In the course of the last five years, SPAD improved KTMB’s Komuter services by upgrading them from three to six-car sets.
The other major initiative is the Klang Valley Double Track signalling upgrade, which will allow the doubling of service frequencies by cutting 15-minute intervals to 7.5 minutes.
SPAD is also deeply involved in negotiations with its Singaporean counterpart on the Kuala Lumpur-Singapore High Speed Rail project, slated for completion in 2026, as well as the proposed Johor Baru-Woodlands Rapid Transit System.
Sustaining bus services all round
To ensure better coverage for social routes outside Klang Valley, SPAD rolled out the myBas service in Seremban, Ipoh and Kangar, and continues to keep the Interim Stage Bus Support Fund (ISBSF) running to provide relief for operators running loss-making or marginal routes by topping up shortfalls in revenue.
“Under ISBSF, SPAD will work with qualified bus companies to improve the standard of stage bus services so that no one will be left behind, no matter how remote their location,” said Azharuddin, who added SPAD has disbursed RM618mil to stage bus operators since 2012 under ISBSF.
Other initiatives to improve bus services include the Stage Bus Service Transformation programme, the Bus Network Revamp, the GoKL free bus service (costing around RM14mil a year), and introducing a code of practice for buses in 2012 to elevate safety standards.
Managing taxis a huge challenge
The taxi industry is another difficulty but Azharuddin takes it in his stride.
Azharuddin’s cellphone number is widely known among taxi drivers. His phone flashed non-stop at the height of taxi drivers’ protest against e-hailing providers such as Uber and Grab. As soon as he tries to “leave” the taxi drivers’ WhatsApp group, he will be added back the next minute.
“The taxi drivers would say, ‘speak up quickly, the CEO is here!’ Now, I just let it be and read whatever they post about me and the commission,” he said with a smile, probably a sign that the worst has blown over and some clarity is on the horizon.
In July, the amendments to the Land Public Transport Act to regulate the e-hailing business are expected to be debated in the Dewan Rakyat.
“Uber and Grab are also seen as important components in bridging that last mile between homes and trains or transport terminals. Our studies under the Greater KL First-Last Mile Improvement Survey indicate at least 30% of e-hailing users use the service to get to train stations, or vice versa. We are probably one of the first few in the world to present the matter for parliamentary approval so that this sector can be regulated,” said Azharuddin, who is also one of the few CEOs that “walks his talk”.
He tries his best to use the MRT to commute to his office, or vice versa, at Platinum Sentral, at least once a week. A one-way journey from office to home would entail him catching a feeder bus from KL Sentral to the Pusat Bandar Damansara MRT station, where he then boards the train that takes him to Sungai Buloh, before walking home – a trip lasting around an hour.
“As a public transport planner, you have to experience what is on the ground. When I use public transport, I inspect the buses and talk to people,” said Azharuddin, who wears a tracking device that logs the number of steps he takes.

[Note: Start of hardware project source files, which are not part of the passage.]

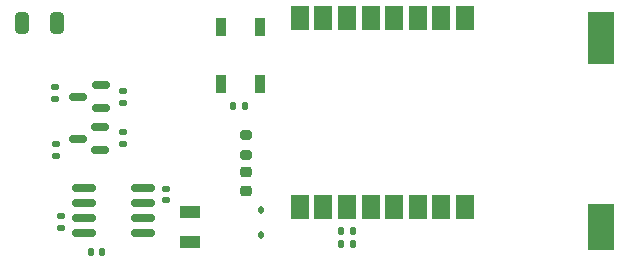
<source format=gtp>
G04 #@! TF.GenerationSoftware,KiCad,Pcbnew,7.0.7*
G04 #@! TF.CreationDate,2023-12-10T12:53:02-04:00*
G04 #@! TF.ProjectId,pi zero hat,7069207a-6572-46f2-9068-61742e6b6963,rev?*
G04 #@! TF.SameCoordinates,Original*
G04 #@! TF.FileFunction,Paste,Top*
G04 #@! TF.FilePolarity,Positive*
%FSLAX46Y46*%
G04 Gerber Fmt 4.6, Leading zero omitted, Abs format (unit mm)*
G04 Created by KiCad (PCBNEW 7.0.7) date 2023-12-10 12:53:02*
%MOMM*%
%LPD*%
G01*
G04 APERTURE LIST*
G04 Aperture macros list*
%AMRoundRect*
0 Rectangle with rounded corners*
0 $1 Rounding radius*
0 $2 $3 $4 $5 $6 $7 $8 $9 X,Y pos of 4 corners*
0 Add a 4 corners polygon primitive as box body*
4,1,4,$2,$3,$4,$5,$6,$7,$8,$9,$2,$3,0*
0 Add four circle primitives for the rounded corners*
1,1,$1+$1,$2,$3*
1,1,$1+$1,$4,$5*
1,1,$1+$1,$6,$7*
1,1,$1+$1,$8,$9*
0 Add four rect primitives between the rounded corners*
20,1,$1+$1,$2,$3,$4,$5,0*
20,1,$1+$1,$4,$5,$6,$7,0*
20,1,$1+$1,$6,$7,$8,$9,0*
20,1,$1+$1,$8,$9,$2,$3,0*%
G04 Aperture macros list end*
%ADD10R,1.500000X2.000000*%
%ADD11RoundRect,0.140000X-0.140000X-0.170000X0.140000X-0.170000X0.140000X0.170000X-0.140000X0.170000X0*%
%ADD12RoundRect,0.140000X0.140000X0.170000X-0.140000X0.170000X-0.140000X-0.170000X0.140000X-0.170000X0*%
%ADD13RoundRect,0.140000X0.170000X-0.140000X0.170000X0.140000X-0.170000X0.140000X-0.170000X-0.140000X0*%
%ADD14RoundRect,0.135000X0.185000X-0.135000X0.185000X0.135000X-0.185000X0.135000X-0.185000X-0.135000X0*%
%ADD15RoundRect,0.218750X0.256250X-0.218750X0.256250X0.218750X-0.256250X0.218750X-0.256250X-0.218750X0*%
%ADD16RoundRect,0.150000X0.825000X0.150000X-0.825000X0.150000X-0.825000X-0.150000X0.825000X-0.150000X0*%
%ADD17RoundRect,0.135000X-0.185000X0.135000X-0.185000X-0.135000X0.185000X-0.135000X0.185000X0.135000X0*%
%ADD18RoundRect,0.250000X0.325000X0.650000X-0.325000X0.650000X-0.325000X-0.650000X0.325000X-0.650000X0*%
%ADD19RoundRect,0.150000X0.587500X0.150000X-0.587500X0.150000X-0.587500X-0.150000X0.587500X-0.150000X0*%
%ADD20R,1.800000X1.000000*%
%ADD21RoundRect,0.112500X0.112500X-0.187500X0.112500X0.187500X-0.112500X0.187500X-0.112500X-0.187500X0*%
%ADD22R,2.200000X4.400000*%
%ADD23R,2.200000X4.000000*%
%ADD24RoundRect,0.200000X-0.275000X0.200000X-0.275000X-0.200000X0.275000X-0.200000X0.275000X0.200000X0*%
%ADD25R,0.900000X1.500000*%
G04 APERTURE END LIST*
D10*
X127950000Y-94050000D03*
X129950000Y-94050000D03*
X131950000Y-94050000D03*
X133950000Y-94050000D03*
X135950000Y-94050000D03*
X137950000Y-94050000D03*
X139950000Y-94050000D03*
X141950000Y-94050000D03*
X141950000Y-78050000D03*
X139950000Y-78050000D03*
X137950000Y-78050000D03*
X135950000Y-78050000D03*
X133950000Y-78050000D03*
X131950000Y-78050000D03*
X129950000Y-78050000D03*
X127950000Y-78050000D03*
D11*
X110245000Y-97875000D03*
X111205000Y-97875000D03*
D12*
X132430000Y-97200000D03*
X131470000Y-97200000D03*
D13*
X116650000Y-93460000D03*
X116650000Y-92500000D03*
D14*
X107725000Y-95820000D03*
X107725000Y-94800000D03*
D15*
X123400000Y-92687500D03*
X123400000Y-91112500D03*
D16*
X114650000Y-96250000D03*
X114650000Y-94980000D03*
X114650000Y-93710000D03*
X114650000Y-92440000D03*
X109700000Y-92440000D03*
X109700000Y-93710000D03*
X109700000Y-94980000D03*
X109700000Y-96250000D03*
D17*
X113000000Y-84250000D03*
X113000000Y-85270000D03*
D18*
X107375000Y-78500000D03*
X104425000Y-78500000D03*
D19*
X111037500Y-89210000D03*
X111037500Y-87310000D03*
X109162500Y-88260000D03*
D14*
X107200000Y-84910000D03*
X107200000Y-83890000D03*
D17*
X107300000Y-88690000D03*
X107300000Y-89710000D03*
D12*
X132430000Y-96100000D03*
X131470000Y-96100000D03*
D20*
X118650000Y-97000000D03*
X118650000Y-94500000D03*
D21*
X124700000Y-96400000D03*
X124700000Y-94300000D03*
D19*
X111100000Y-85660000D03*
X111100000Y-83760000D03*
X109225000Y-84710000D03*
D11*
X122340000Y-85500000D03*
X123300000Y-85500000D03*
D22*
X153500000Y-79750000D03*
D23*
X153500000Y-95750000D03*
D17*
X113000000Y-87730000D03*
X113000000Y-88750000D03*
D24*
X123400000Y-87975000D03*
X123400000Y-89625000D03*
D25*
X121300000Y-83680000D03*
X124600000Y-83680000D03*
X124600000Y-78780000D03*
X121300000Y-78780000D03*
M02*

</source>
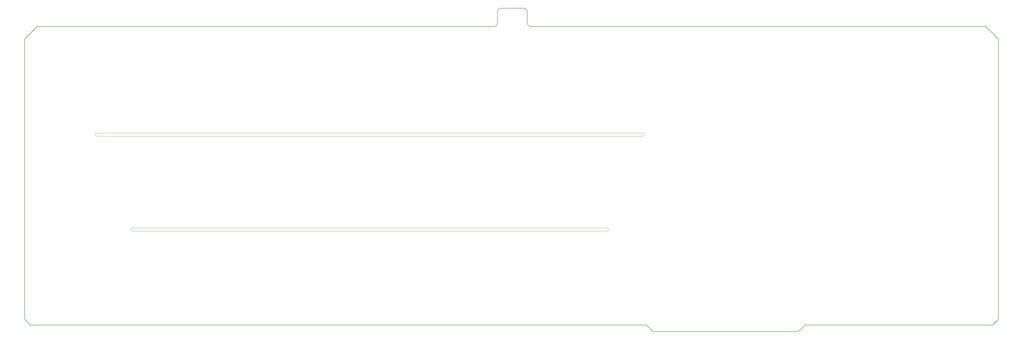
<source format=gbr>
%TF.GenerationSoftware,KiCad,Pcbnew,(5.1.10)-1*%
%TF.CreationDate,2022-05-13T21:34:30+07:00*%
%TF.ProjectId,Parallel,50617261-6c6c-4656-9c2e-6b696361645f,rev?*%
%TF.SameCoordinates,Original*%
%TF.FileFunction,Profile,NP*%
%FSLAX46Y46*%
G04 Gerber Fmt 4.6, Leading zero omitted, Abs format (unit mm)*
G04 Created by KiCad (PCBNEW (5.1.10)-1) date 2022-05-13 21:34:30*
%MOMM*%
%LPD*%
G01*
G04 APERTURE LIST*
%TA.AperFunction,Profile*%
%ADD10C,0.050000*%
%TD*%
%TA.AperFunction,Profile*%
%ADD11C,0.200000*%
%TD*%
G04 APERTURE END LIST*
D10*
X40481394Y-91137752D02*
G75*
G02*
X40481394Y-89837752I0J650000D01*
G01*
X26193750Y-53012500D02*
G75*
G02*
X26193750Y-51762500I0J625000D01*
G01*
X245268750Y-51762500D02*
G75*
G02*
X245268750Y-53012500I0J-625000D01*
G01*
D11*
X-2856000Y-14050001D02*
X2144000Y-9050000D01*
X388143999Y-14080001D02*
X383060555Y-9050607D01*
X385763472Y-128939828D02*
X310456251Y-128885481D01*
X388144000Y-126559300D02*
X385763472Y-128939828D01*
X307777338Y-131564394D02*
X310456251Y-128885481D01*
X249436566Y-131564394D02*
X307777338Y-131564394D01*
X246757653Y-128885481D02*
X249436566Y-131564394D01*
X-528519Y-128885481D02*
X246757653Y-128885481D01*
X-2856000Y-126558000D02*
X-528519Y-128885481D01*
D10*
X40481352Y-91137728D02*
X230981832Y-91137728D01*
X230981832Y-89837728D02*
X40481352Y-89837728D01*
X230981832Y-89837728D02*
G75*
G02*
X230981832Y-91137728I0J-650000D01*
G01*
X245268750Y-51762500D02*
X26193750Y-51762500D01*
X26193750Y-53012500D02*
X245268750Y-53012500D01*
D11*
X388143999Y-14080001D02*
X388144000Y-126559300D01*
X200464000Y-9050000D02*
X383060555Y-9050607D01*
X200463999Y-9050001D02*
G75*
G02*
X198964000Y-7550000I1J1500000D01*
G01*
X198964000Y-3150000D02*
X198964000Y-7550000D01*
X197463999Y-1650001D02*
G75*
G02*
X198964000Y-3150000I1J-1500000D01*
G01*
X188454000Y-1650000D02*
X197464000Y-1650001D01*
X186954000Y-3150000D02*
G75*
G02*
X188454000Y-1650000I1500000J0D01*
G01*
X186953999Y-7550000D02*
X186954000Y-3150000D01*
X186953999Y-7550001D02*
G75*
G02*
X185454000Y-9050000I-1499999J0D01*
G01*
X2144000Y-9050000D02*
X185454000Y-9050000D01*
X-2856000Y-126558000D02*
X-2856000Y-14050001D01*
M02*

</source>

No doubt, various hurdles still remain in the way of bringing all transport stakeholders on the same page but Azharuddin remains unfazed.
Even though he is aware that an arduous journey awaits him, he is thrilled to be on the road that will ultimately ease traffic flow, uplift communities, improve the environment and strengthen the economy.
With the CEO himself hitting the ground at such a frenetic pace, public transport users can only hope that things will get better sooner, rather than later.
“My personal target is 20,000 steps a day, consisting of running and a good deal of walking to inspect bus stops, taxi stands and transport terminals. I also regularly ask my team for feedback of their experiences using public transport. As regulators, we must roll up our sleeves and deal with realities on the ground.”